While the real conflictive problems caused by simplistic religion may not lie there, I would like to see more acknowledgement of those who seek meaning beyond just the materialist interpretations, where, as you expressively show, there is indeed meaning too. Just not the only one. Can we not more deeply appreciate and understand these human contributions throughout history, often errant, as with the winding sometimes erroneous path of science? More acknowledgement of the depths of religio-philosophical thought I think is warranted in some of your books and presentations. Theistic beliefs have many variants across religions, including ones that are actually more a form of ontological philosophy, acknowledging but imaginal and psychological use of religious imagination and art in religious forms.
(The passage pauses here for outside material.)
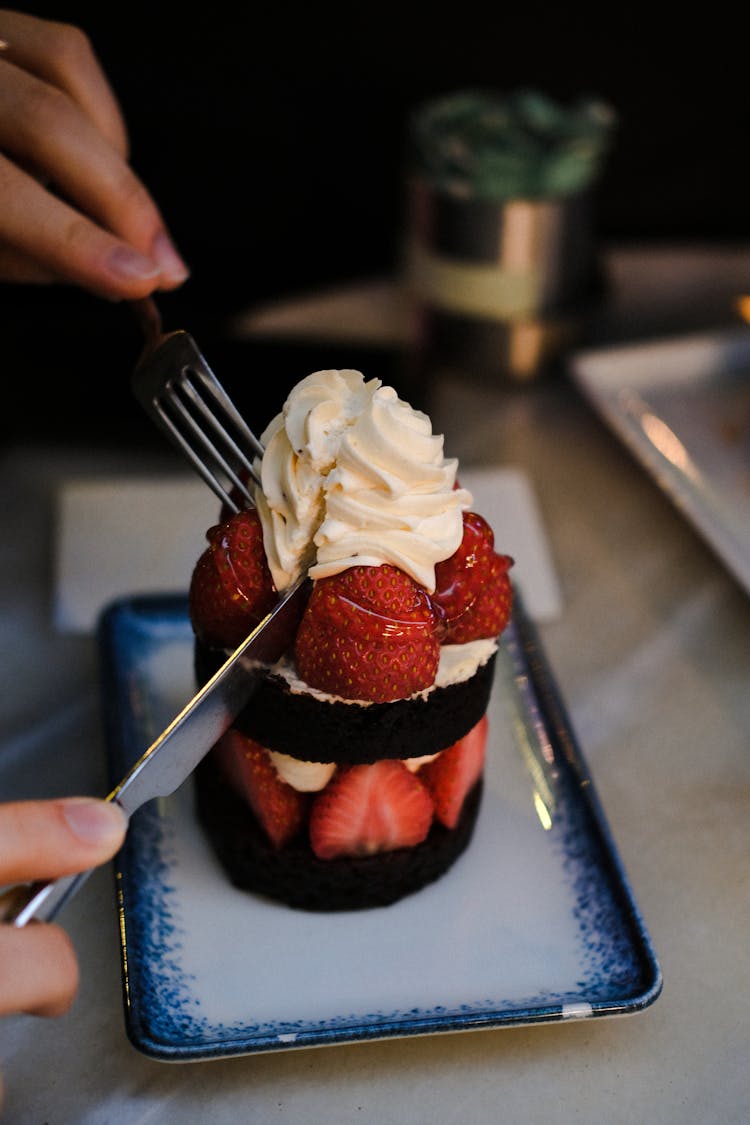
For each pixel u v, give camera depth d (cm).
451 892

These can be found in the wonderful cultural forms of Hinduism, Buddhism, Taoism and mysticism of Christianity and Islam.
These representations of religio-philosophical thought are usually non-fundamentalist and quite tolerant, and respectful of scientific fact, though differing from materialistic reductionist approaches. Some of these philosophical understandings and artistic representations have been referred to frequently by highly trained quantum physicists (Schroedinger, De Boglie, Planck, Pauli, Bohm et al) .There is significant literature of high intellectual standard where the similarities of some of these religio-philosophical paths with the non-classical findings of quantum science, dealing with the base of the nature of experiential reality, are discussed by both scientists and non-theistic philosophers associated with overtly religious paths.
There is also the related whole discussion of consciousness and its relationship to the apparent quantum field of proven non-local nature. The role and nature of consciousness (individual <> expanded) in the experience of reality lies also at the heart of the more sophisticated non-reductionist, non-theistic understandings, found within some of the many branches of Hinduism and Buddhism in particular. From your presentations it too often appears these complex aspects are unjustly reduced to reclusive monks, strange ascetic practices or fundo fools. Perhaps too easy sir.
I really feel it would be good to hear more from you in dialogue with these more profound approaches, scientists and religio-philosophers that confront the materialist reductionist viewpoint, within which circles there appears an avoidance of these more challenging encounters.
While a non-existent simplistic “God” as an external watchmaker on high may not reach down and help us out of our conundrums, our minds finds life meanings in more than one way, some of them finding links between man’s spiritual questing and science itself. Newton’s simplistic clockwork Universe is no longer as valid as it was. The story is nowhere near done.